Mike Loecher Home Blog CV Scholar

This project was conceived purely as a pun on George Michael's software from season 4 of Arrested Development

In 1946 Felix Bloch introduced what are now known as the Bloch equations, for which he was awarded the Nobel prize in Physics in 1952. These equations describe (more or less) every single phenomenon used to create MR images. Understanding the nature of these are important in understanding how MRI works, as well as testing and researching new ideas in the field.

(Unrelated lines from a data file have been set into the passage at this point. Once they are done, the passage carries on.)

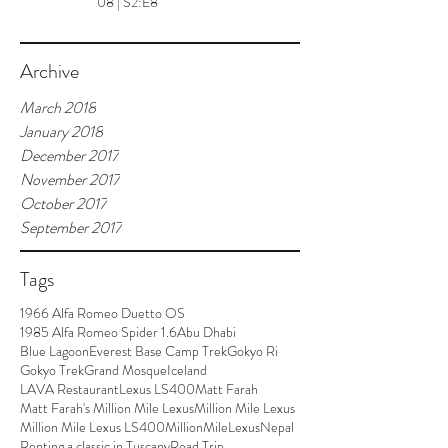
08 | S2:E8
Archive
March 2018
January 2018
December 2017
November 2017
October 2017
September 2017
Tags
1966 Alfa Romeo Duetto OS
1985 Alfa Romeo Spider 1.6
Abu Dhabi
Blue Lagoon
Everest Base Camp Trek
Gokyo Ri
Gokyo Trek
Grand Mosque
Iceland
LAVA Restaurant
Lexus LS400
Matt Farah
Matt Farah's Million Mile Lexus
Million Mile Lexus
Million Mile Lexus LS400
MillionMileLexus
Nepal
Renting a classic in Tuscany
Road Trip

The idea behind the website was to create an entirely web based MRI simulator. It can be found at www.fakebloch.com.

What’s there

The 3D plot on the website represents the magnetization of a bunch of protons in a magnetic field. The different spins have different levels of off-resonance. On the right of the page, you can see that two rf pulses are being played at 90-degrees, and then 180 degrees. This represents a classic NMR technique called a spin echo. T1 decay is also included.

It is not a stored animation, the magnetization over time is being solved for in real-time in javascript on the client computer. The code keeps a list of magnetization vectors and calculates their change in time given the B field in the pulse sequence.

Future

The simulator should probably be doing a better form of approximation for the ODE, as right now it is only using the Euler method. Alternatively, it could be re-written to use rotation matrices instead of the true Bloch equations, which would probably make the results more precise, but not as robust to weird B fields.

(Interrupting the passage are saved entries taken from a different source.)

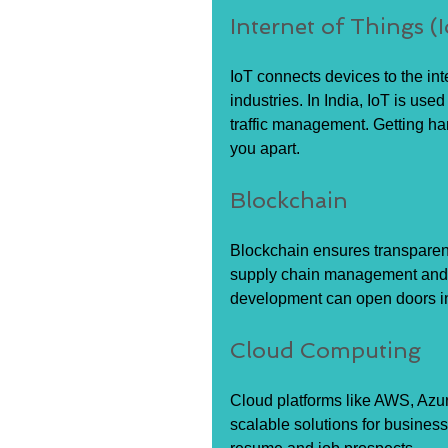
Internet of Things (
IoT connects devices to the int
industries. In India, IoT is used
traffic management. Getting ha
you apart.
Blockchain
Blockchain ensures transparenc
supply chain management and di
development can open doors in
Cloud Computing
Cloud platforms like AWS, Azu
scalable solutions for business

After implementing the simulator itself, I got pretty bored with the idea of frontend development for all of the future plans, so it’s unlikely to become fully functional any time soon. Though if I ever do more teaching of MRI lectures I could see rewriting this into a lesson or homework aid. It would be cool to able to modify the pulse sequence and see the results in real-time, to change the distribution of spins.

Code

The code can be found on github here: github.com/mloecher/fakebloch

And it is hosted at www.fakebloch.com.